Après avoir d’abord joué pas mal de titres issus du dernier album en date, le groupe a proposé quelques jolies vieilleries du siècle passé avec “Bionic” et “Slave To the Wage”. Placebo continue sa carrière, sans trahir son ADN artistique mais en étant un peu moins sous le feu des projecteurs que par le passé. Cette situation est d’ailleurs regrettable au regard du concert de ce soir.

Brian Molko, comme à son habitude, ne s’est pas montré très bavard, malgré l’une ou l’autre petite interaction en français. Par contre un petit mot pour les festivaliers ayant bravé les éléments n’aura pas été trop de luxe. Enfin soit, on connait le personnage et on ne l’avait plus vu jouer avec autant de conviction depuis longtemps. C’est bien là l’essentiel en définitive.
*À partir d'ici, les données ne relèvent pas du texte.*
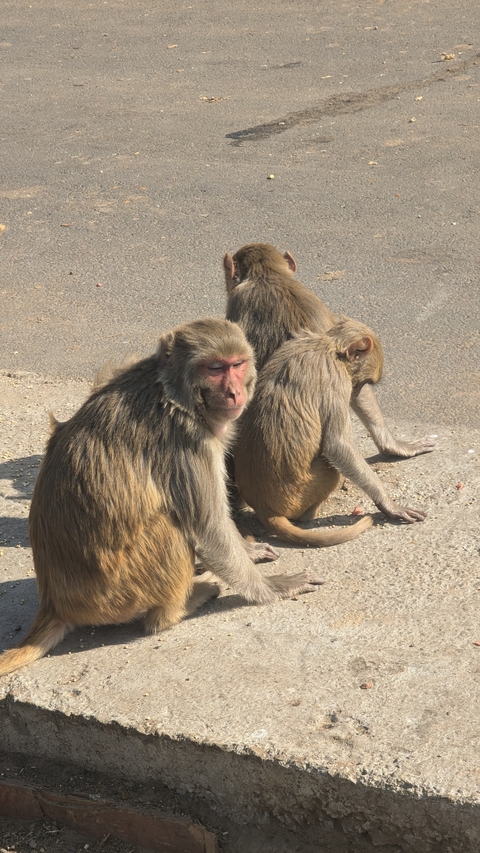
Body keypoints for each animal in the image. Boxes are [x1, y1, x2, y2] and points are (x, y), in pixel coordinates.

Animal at [0, 319, 323, 677]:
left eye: (237, 364)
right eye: (215, 368)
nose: (234, 392)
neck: (175, 395)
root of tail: (55, 604)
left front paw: (248, 550)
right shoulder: (186, 442)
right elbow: (208, 529)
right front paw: (272, 587)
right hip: (120, 593)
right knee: (171, 530)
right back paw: (178, 608)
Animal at [234, 319, 427, 547]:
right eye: (363, 382)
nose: (356, 392)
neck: (328, 347)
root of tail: (262, 506)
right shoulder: (336, 380)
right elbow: (338, 446)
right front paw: (388, 504)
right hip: (302, 492)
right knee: (331, 468)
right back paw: (308, 515)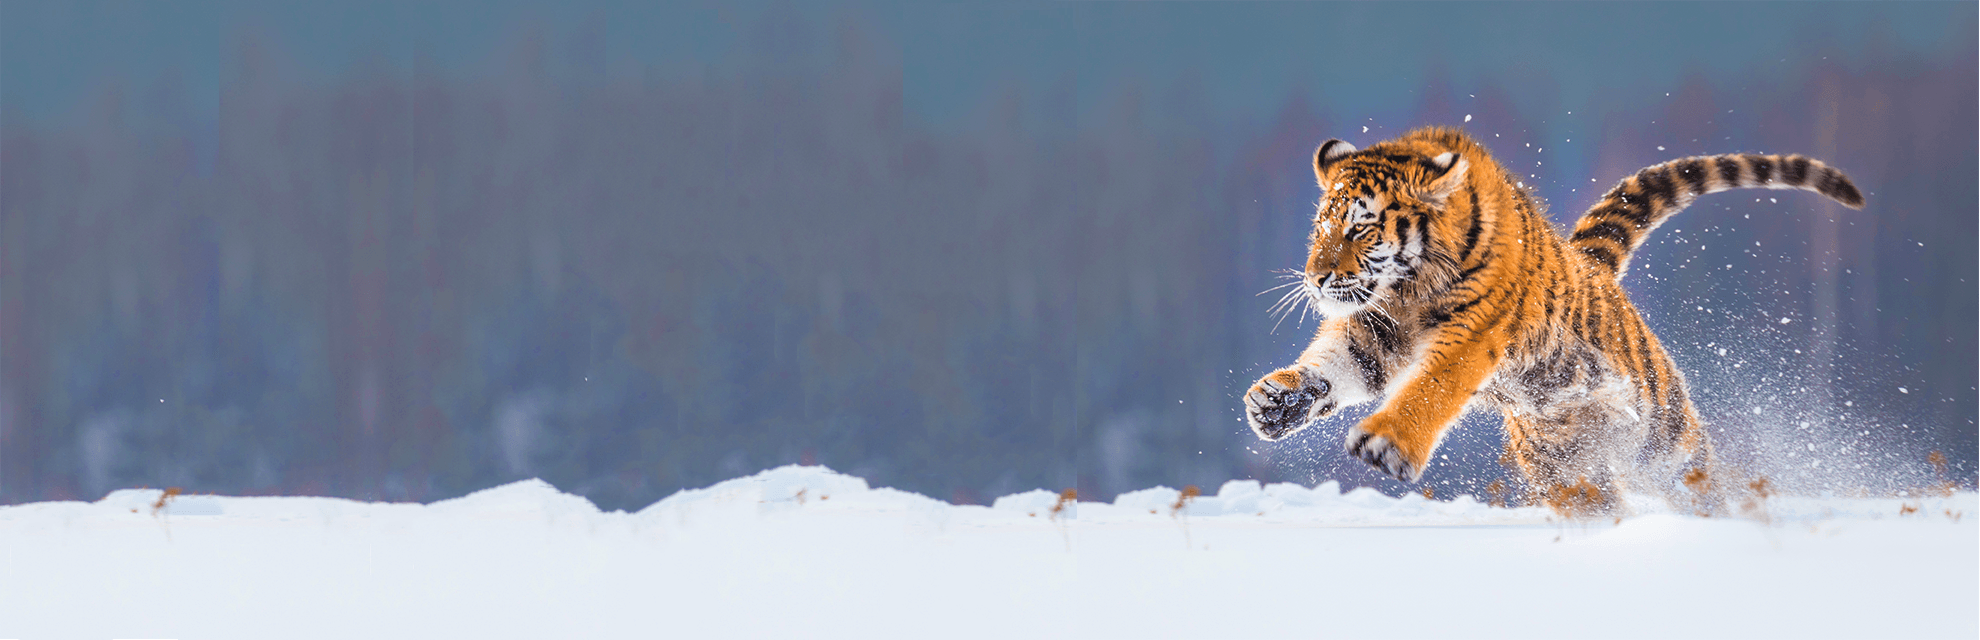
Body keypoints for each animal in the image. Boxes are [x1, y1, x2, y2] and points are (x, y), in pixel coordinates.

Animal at [1243, 126, 1861, 515]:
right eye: (1321, 227)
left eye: (1361, 228)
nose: (1315, 278)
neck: (1408, 289)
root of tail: (1594, 264)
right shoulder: (1375, 328)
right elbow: (1334, 366)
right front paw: (1276, 402)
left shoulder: (1473, 332)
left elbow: (1430, 387)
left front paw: (1385, 444)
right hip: (1566, 471)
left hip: (1663, 440)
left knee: (1698, 487)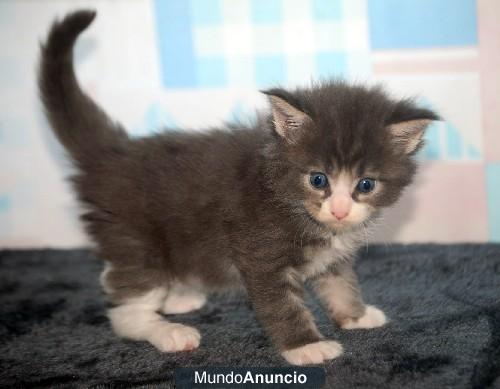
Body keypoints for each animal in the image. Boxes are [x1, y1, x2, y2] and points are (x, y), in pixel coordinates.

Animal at [38, 10, 438, 366]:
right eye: (318, 180)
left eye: (365, 184)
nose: (339, 209)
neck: (288, 198)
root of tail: (114, 154)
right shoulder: (260, 256)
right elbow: (283, 306)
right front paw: (306, 347)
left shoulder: (333, 258)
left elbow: (341, 285)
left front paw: (356, 315)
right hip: (136, 237)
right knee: (124, 306)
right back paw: (167, 331)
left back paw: (177, 297)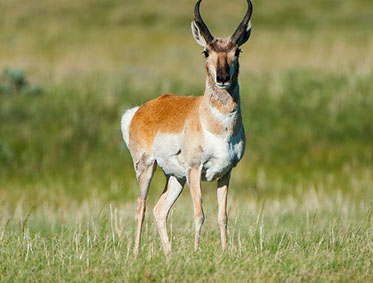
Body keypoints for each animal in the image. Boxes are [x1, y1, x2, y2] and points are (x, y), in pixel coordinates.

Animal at [121, 0, 253, 255]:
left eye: (237, 51)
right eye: (206, 51)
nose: (222, 78)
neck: (216, 127)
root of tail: (142, 109)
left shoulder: (226, 172)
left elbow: (223, 216)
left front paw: (224, 251)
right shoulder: (194, 170)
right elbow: (199, 213)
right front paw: (196, 251)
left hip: (175, 177)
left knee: (159, 210)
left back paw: (169, 254)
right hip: (146, 168)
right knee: (141, 207)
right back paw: (136, 253)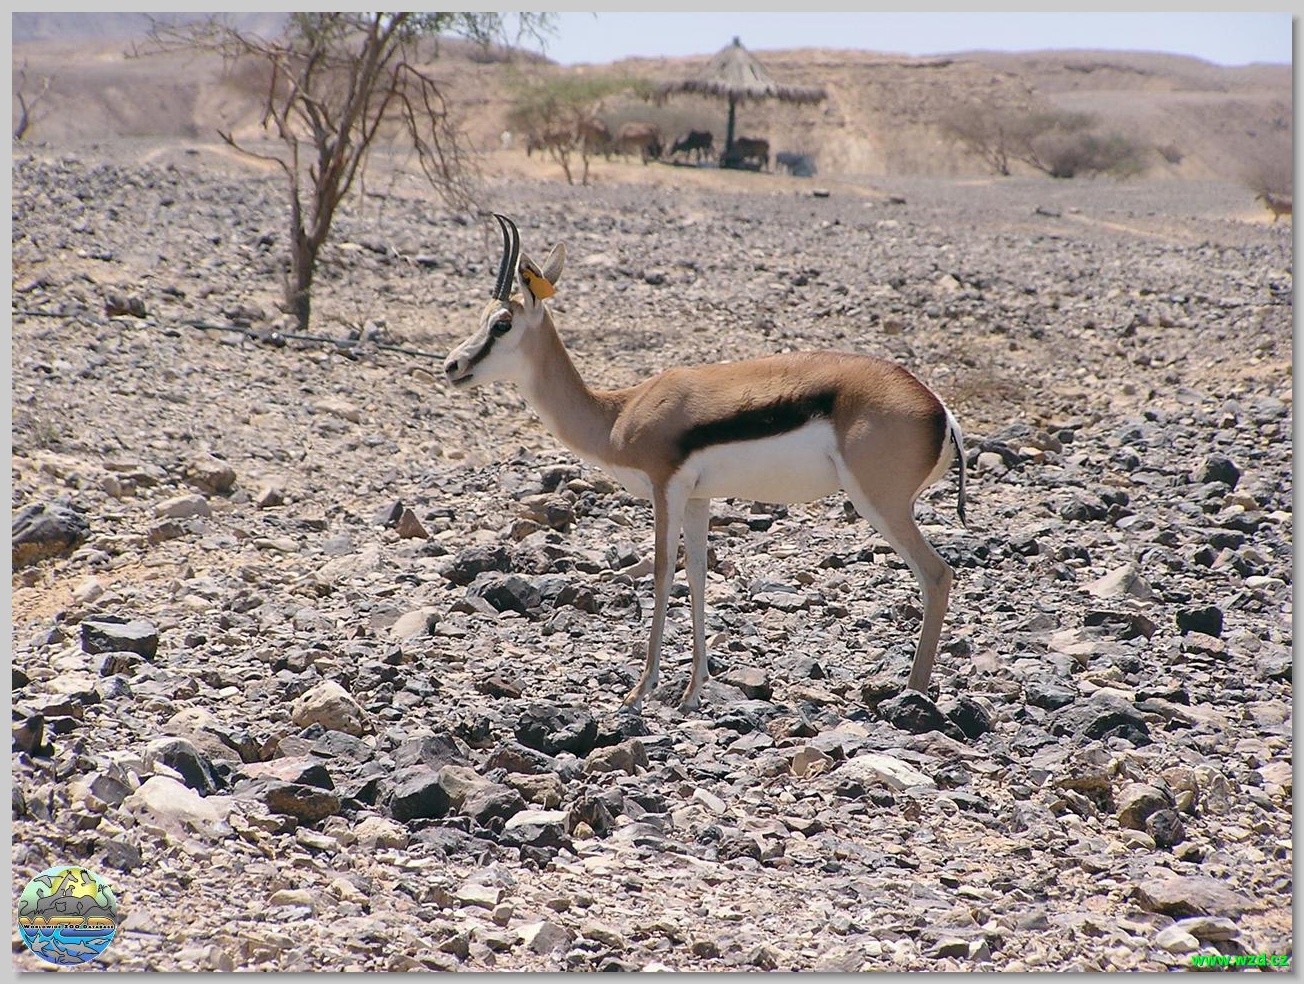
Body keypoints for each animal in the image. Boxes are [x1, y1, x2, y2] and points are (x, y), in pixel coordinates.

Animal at [444, 215, 967, 712]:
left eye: (502, 324)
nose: (452, 366)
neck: (618, 414)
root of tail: (940, 409)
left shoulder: (665, 489)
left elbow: (661, 574)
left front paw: (640, 691)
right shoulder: (698, 498)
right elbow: (696, 576)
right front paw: (694, 691)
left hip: (880, 503)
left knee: (937, 575)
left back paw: (912, 694)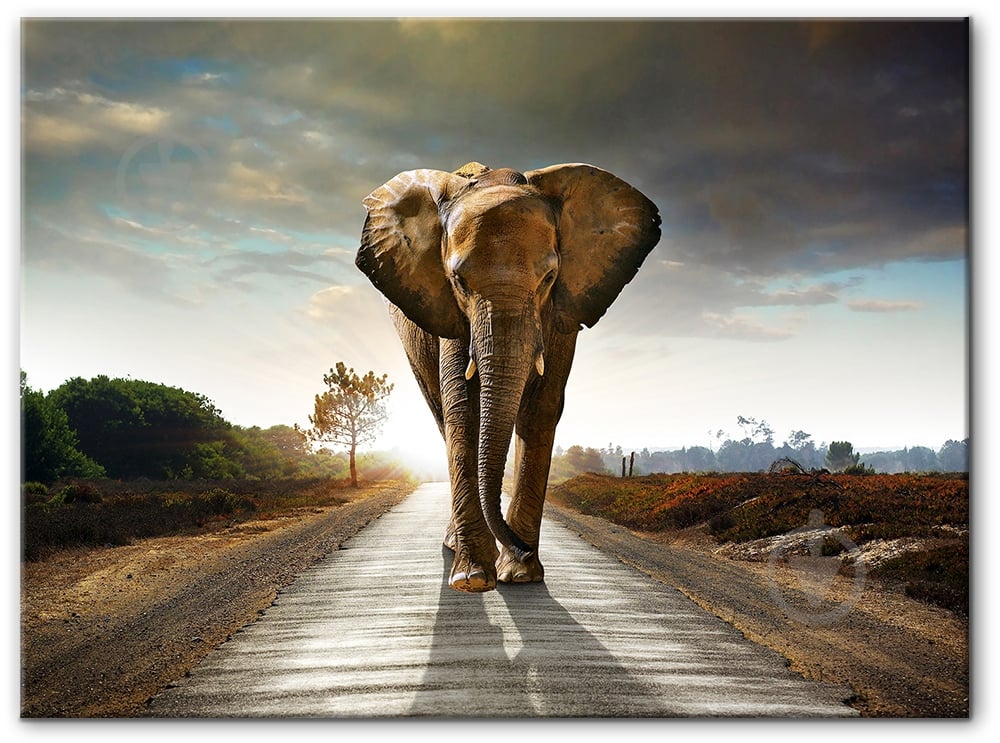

La deuxième partie du set, voit apparaitre des titres plus anciens, comme le très beau “Too many friends” mais aussi des versions très électriques de “Song to
say goodbye”, “The Bitter end” et du pourtant très électro “Infra-red”. En rappel, le groupe revient pour une reprise puissante de “Shout” des Tears For Fears où Stefan Olsdal mène le chant avant d’achever le set avec la traditionnelle reprise aérienne de “Running Up That Hill” de Kate Bush. Placebo n’a pas attendu Stranger Things pour jouer ce titre sur scène, puisqu’il clôture régulièrement les concerts du groupe depuis le milieu des années 2000. Mais la version jouée ce soir est, comme pour tout le reste du set, plus électrique par le passé et s’achevant dans une tempête de flashs lumineux et de larsens électroniques. Nous voici réconciliés avec les prestations live de Placebo, mais pas du tout avec la météo exécrable qui aura mis à rude épreuve l’endurance des festivaliers mais aussi de toutes les équipes techniques et des bénévoles.